The resistance of a wire is ‘R’ ohm. If it is melted and stretched to ‘n’ times its original length, its new resistance will be
- \(nR\)
- \(\frac Rn\)
- \(n^2R\)
- \(\frac {R}{n^2}\)
The Correct Option is C
Solution and Explanation
To find the new resistance of the wire after it is melted and stretched to ‘n’ times its original length, we start with the basics of resistance.
The resistance \( R \) of a wire is given by the formula:
R = \rho \frac{L}{A}
where:
- \(\rho\) is the resistivity of the material (constant for a given material).
- L is the length of the wire.
- A is the cross-sectional area of the wire.

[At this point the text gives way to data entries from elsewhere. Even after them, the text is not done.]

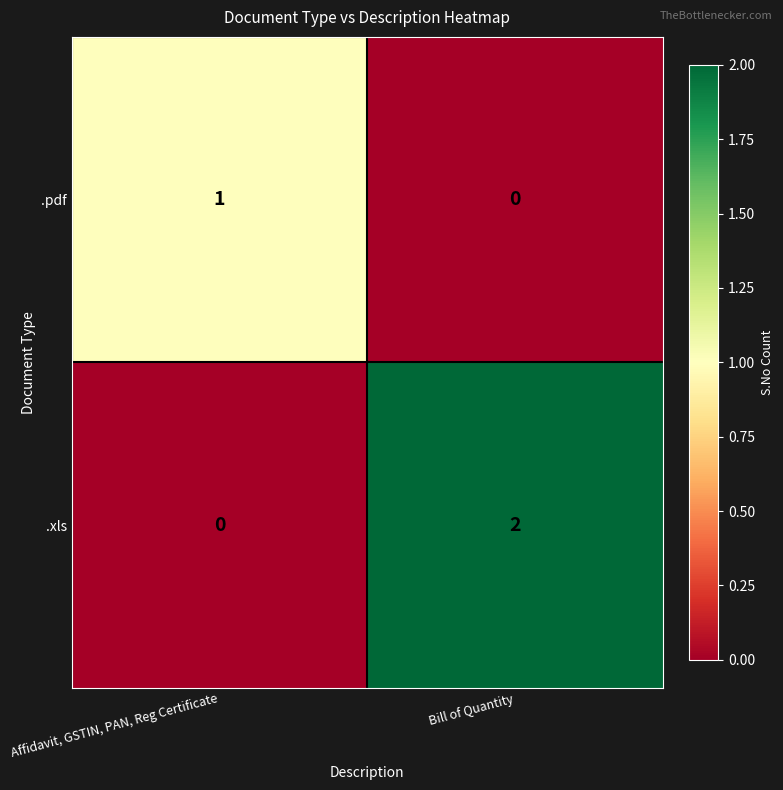

What is the greatest value displayed?

2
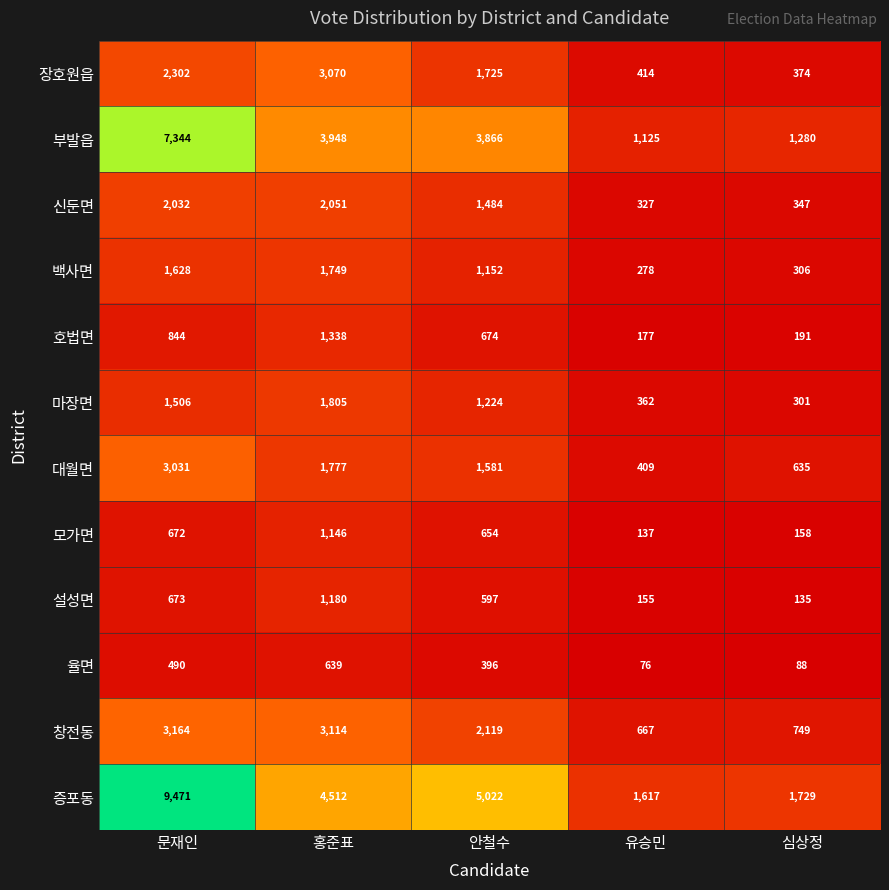

What is the maximum value shown in the chart?

9471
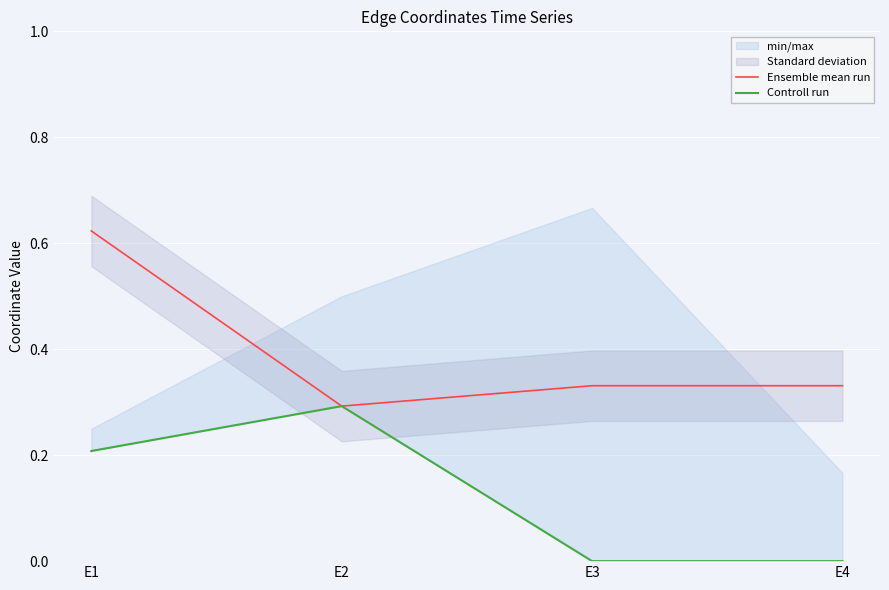

How many positive values does the Controll run series have?

2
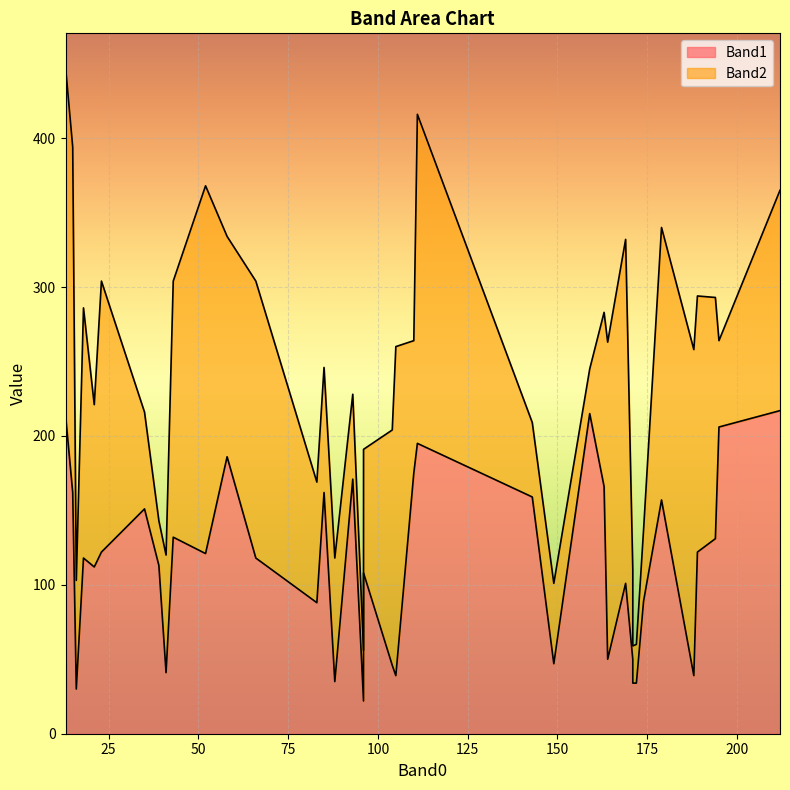

Rank the series by their average value, from lowest to highest.

Band1, Band2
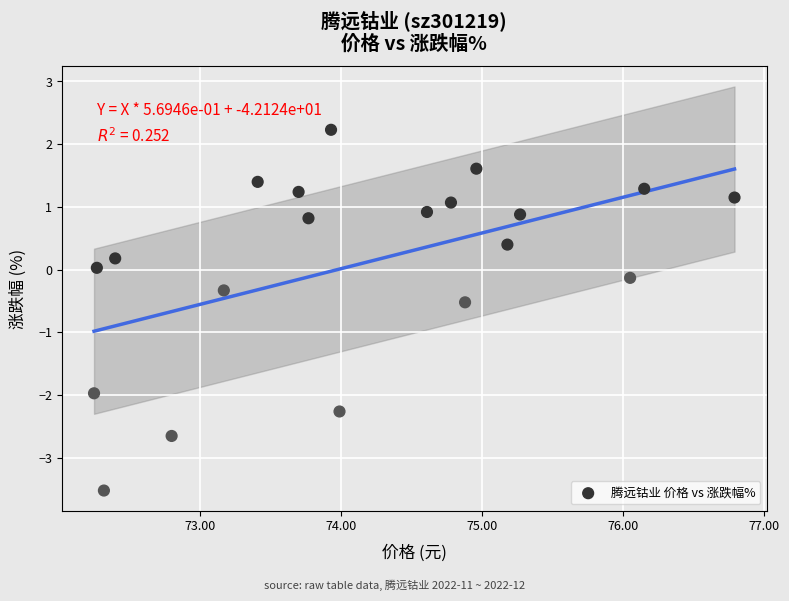

What is the range of X values (max minus min)?

4.5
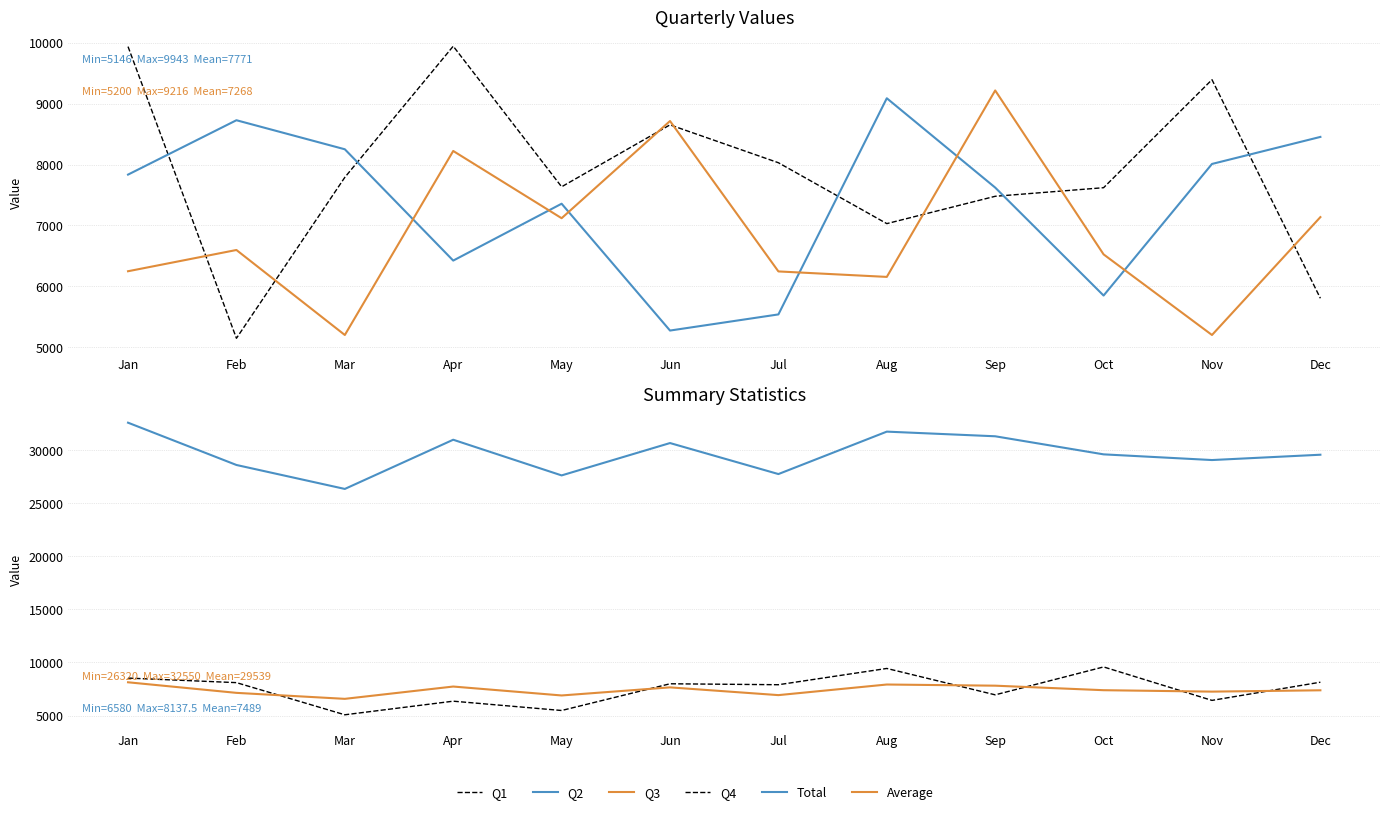

At which category is the sum across all series the highest?

Jan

Initially, the resistance is R. When the wire is melted and stretched, its volume remains constant. Therefore, the product of its original length and cross-sectional area is equal to the new product after being stretched:
L_1 \cdot A_1 = L_2 \cdot A_2
where:
- L_1 and A_1 are the original length and area.
- L_2 = nL_1 is the new length.
- A_2 is the new cross-sectional area.
From volume conservation, we get:
A_2 = \frac{A_1}{n}
Let's calculate the new resistance R_2:
R_2 = \rho \frac{L_2}{A_2} = \rho \frac{nL_1}{A_1/n} = \rho \frac{n^2L_1}{A_1} = n^2R
Therefore, the new resistance of the wire when it is elongated to 'n' times its original length is:
- \(\boxed{n^2R}\)
Thus, the correct answer is:
- n^2R